Yesterday Lise was downtown and called me to say the car would not start. We encountered the same issue a few weeks ago in Kvitsøy, but it appeared to be an isolated incident. Now I knew it needed a new battery. She asked if she should call for a tow. I said I would be there ASAP with a new battery. I couldn't bear the thought of paying a thousand dollars for a dealer to fix it. I have no idea what it would actually cost, but I imagine a tow in Norway and a battery would cost close to that amount.

A coworker was kind enough to drive me. We stopped by a parts store and picked up a battery for 1500 kr--- more than $200. I thought that was a bit steep for a battery, but remembered how much I was saving. We found the car downtown, and I set about removing the old battery. It was in the car, accessed through the rear hatch above the wheel well. I have never seen a battery so well attached. My crecent wrench was no match, so I had to make another errand to pick up a socket set. By the time I returned, Lise had convinced a building contractor to crawl back there and remove the battery clamp. And I mean crawl. With the battery disconnected, the hatch would no longer open. Crazy BMW.

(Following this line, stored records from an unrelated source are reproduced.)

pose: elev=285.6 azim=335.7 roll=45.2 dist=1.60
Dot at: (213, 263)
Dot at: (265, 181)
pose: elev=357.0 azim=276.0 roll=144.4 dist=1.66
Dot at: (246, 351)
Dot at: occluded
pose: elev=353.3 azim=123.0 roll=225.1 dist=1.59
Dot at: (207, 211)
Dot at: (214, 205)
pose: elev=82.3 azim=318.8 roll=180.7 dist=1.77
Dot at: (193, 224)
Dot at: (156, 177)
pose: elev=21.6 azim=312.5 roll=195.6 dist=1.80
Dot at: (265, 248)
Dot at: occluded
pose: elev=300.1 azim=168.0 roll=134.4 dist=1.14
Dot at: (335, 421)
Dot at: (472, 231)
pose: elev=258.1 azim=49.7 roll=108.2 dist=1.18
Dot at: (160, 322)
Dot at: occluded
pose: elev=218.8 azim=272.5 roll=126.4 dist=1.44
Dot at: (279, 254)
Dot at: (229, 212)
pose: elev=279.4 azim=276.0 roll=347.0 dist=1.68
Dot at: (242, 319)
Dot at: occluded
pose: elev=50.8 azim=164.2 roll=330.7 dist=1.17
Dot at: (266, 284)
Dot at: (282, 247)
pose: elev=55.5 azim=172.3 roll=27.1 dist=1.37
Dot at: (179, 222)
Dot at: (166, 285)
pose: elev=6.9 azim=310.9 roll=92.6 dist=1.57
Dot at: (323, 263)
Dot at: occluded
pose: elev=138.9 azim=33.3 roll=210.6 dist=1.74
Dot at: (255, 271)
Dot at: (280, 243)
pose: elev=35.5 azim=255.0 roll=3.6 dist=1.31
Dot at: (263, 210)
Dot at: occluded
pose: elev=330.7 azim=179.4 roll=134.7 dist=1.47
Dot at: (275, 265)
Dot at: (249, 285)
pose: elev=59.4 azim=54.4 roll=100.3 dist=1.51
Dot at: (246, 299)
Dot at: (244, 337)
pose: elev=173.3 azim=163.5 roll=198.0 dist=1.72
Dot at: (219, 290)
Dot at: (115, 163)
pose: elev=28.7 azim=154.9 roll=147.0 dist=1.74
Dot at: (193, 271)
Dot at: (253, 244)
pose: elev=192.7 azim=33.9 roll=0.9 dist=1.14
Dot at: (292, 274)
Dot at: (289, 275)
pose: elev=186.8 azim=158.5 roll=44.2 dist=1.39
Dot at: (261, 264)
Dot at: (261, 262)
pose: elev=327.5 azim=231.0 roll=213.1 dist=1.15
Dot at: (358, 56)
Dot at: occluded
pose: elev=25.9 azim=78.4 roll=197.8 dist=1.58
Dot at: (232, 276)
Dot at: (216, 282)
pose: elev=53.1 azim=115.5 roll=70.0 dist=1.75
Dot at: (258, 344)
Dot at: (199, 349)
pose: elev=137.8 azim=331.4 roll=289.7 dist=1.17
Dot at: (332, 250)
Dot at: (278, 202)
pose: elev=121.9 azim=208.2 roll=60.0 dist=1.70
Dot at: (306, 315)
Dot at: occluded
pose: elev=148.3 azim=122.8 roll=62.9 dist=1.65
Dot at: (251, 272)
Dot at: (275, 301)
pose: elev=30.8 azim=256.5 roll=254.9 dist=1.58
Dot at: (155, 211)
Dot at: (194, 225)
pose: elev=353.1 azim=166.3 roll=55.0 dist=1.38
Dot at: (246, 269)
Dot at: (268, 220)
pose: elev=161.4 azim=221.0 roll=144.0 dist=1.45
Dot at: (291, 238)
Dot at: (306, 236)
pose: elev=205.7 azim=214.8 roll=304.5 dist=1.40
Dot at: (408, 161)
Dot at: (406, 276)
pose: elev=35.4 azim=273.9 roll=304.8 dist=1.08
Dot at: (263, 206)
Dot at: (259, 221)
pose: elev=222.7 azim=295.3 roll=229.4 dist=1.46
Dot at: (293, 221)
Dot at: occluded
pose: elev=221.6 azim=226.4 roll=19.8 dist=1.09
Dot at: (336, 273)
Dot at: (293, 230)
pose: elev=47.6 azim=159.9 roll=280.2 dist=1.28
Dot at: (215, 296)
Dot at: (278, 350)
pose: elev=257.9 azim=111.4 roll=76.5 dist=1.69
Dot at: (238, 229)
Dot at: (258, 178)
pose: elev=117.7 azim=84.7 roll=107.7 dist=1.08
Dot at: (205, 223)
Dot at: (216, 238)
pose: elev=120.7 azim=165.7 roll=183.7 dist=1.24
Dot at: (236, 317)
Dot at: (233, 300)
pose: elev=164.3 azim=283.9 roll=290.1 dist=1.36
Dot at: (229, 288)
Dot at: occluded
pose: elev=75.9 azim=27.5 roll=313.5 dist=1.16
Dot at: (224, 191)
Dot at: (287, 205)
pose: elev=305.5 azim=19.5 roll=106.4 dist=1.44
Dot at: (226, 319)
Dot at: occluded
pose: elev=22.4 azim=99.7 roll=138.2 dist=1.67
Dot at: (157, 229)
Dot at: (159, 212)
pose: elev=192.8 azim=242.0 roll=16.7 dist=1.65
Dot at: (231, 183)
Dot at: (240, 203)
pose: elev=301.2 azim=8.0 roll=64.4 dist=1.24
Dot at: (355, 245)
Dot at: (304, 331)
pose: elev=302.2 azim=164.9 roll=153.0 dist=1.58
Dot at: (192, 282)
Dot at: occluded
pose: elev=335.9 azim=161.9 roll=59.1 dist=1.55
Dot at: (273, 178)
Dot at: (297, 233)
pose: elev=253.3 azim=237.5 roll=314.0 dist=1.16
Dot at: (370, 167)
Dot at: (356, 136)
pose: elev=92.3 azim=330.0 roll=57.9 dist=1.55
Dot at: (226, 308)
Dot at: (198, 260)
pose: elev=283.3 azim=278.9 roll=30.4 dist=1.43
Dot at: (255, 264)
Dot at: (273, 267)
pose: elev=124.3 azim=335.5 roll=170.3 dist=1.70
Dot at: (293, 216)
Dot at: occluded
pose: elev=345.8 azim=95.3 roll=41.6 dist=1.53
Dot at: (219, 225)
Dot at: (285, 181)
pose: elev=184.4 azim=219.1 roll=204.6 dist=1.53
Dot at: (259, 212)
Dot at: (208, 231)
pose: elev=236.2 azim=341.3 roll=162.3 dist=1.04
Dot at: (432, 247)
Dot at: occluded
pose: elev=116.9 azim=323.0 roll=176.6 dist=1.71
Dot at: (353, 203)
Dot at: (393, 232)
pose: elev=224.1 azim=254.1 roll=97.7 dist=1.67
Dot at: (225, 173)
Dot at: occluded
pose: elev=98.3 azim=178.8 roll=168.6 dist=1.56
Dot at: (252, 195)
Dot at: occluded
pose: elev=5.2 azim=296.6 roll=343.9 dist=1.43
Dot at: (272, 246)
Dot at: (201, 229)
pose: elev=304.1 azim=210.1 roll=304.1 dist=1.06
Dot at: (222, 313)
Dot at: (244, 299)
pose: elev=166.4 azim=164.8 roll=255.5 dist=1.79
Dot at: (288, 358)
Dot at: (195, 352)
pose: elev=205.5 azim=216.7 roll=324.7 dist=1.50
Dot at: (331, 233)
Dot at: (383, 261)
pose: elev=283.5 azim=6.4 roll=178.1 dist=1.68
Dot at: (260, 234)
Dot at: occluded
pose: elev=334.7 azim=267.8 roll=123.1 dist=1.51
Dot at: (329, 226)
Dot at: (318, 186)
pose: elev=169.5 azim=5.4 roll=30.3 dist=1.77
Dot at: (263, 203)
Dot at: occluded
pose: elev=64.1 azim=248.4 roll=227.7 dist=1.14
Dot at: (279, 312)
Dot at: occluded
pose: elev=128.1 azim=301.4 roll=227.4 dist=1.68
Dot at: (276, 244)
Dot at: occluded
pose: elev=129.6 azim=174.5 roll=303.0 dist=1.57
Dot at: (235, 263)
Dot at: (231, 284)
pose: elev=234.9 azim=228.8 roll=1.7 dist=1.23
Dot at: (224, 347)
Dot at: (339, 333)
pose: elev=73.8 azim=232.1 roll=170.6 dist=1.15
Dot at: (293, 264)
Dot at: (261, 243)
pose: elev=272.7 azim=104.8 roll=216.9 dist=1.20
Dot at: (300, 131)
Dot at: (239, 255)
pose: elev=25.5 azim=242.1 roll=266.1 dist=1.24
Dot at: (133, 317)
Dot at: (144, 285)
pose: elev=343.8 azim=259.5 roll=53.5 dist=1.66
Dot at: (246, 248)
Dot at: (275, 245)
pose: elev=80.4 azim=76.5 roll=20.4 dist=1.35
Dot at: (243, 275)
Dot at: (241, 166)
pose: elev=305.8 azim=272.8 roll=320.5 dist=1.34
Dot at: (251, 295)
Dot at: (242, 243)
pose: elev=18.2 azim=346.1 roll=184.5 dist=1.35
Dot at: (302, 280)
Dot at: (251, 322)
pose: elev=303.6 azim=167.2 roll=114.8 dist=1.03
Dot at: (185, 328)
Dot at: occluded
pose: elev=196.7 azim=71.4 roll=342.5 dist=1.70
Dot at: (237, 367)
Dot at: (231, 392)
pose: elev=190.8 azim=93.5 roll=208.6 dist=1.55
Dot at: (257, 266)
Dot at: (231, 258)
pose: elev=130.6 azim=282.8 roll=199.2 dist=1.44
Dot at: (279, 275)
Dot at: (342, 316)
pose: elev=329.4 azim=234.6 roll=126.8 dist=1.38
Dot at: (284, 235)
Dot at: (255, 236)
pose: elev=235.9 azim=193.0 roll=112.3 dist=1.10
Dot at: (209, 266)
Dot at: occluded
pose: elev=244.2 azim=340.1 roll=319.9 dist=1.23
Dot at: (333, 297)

I finally managed to swap out the battery, and the new one was a perfect fit--- I mean it was the identical size. This often is not the case with replacement batteries-- so I was feeling like it maybe was worth the price. As I replaced it, I noticed a small tube passing through the fender well. I assumed it was some sort of vent. When I returned home I did a bit of research, and realized I needed to connect the tube to the battery itself--- as it vents off the explosive hydrogen gas that is a byproduct of the recharging process. I can see the advantage that it is easy to change, and it stays clean, but I have no idea what was ever wrong with keeping it under the hood.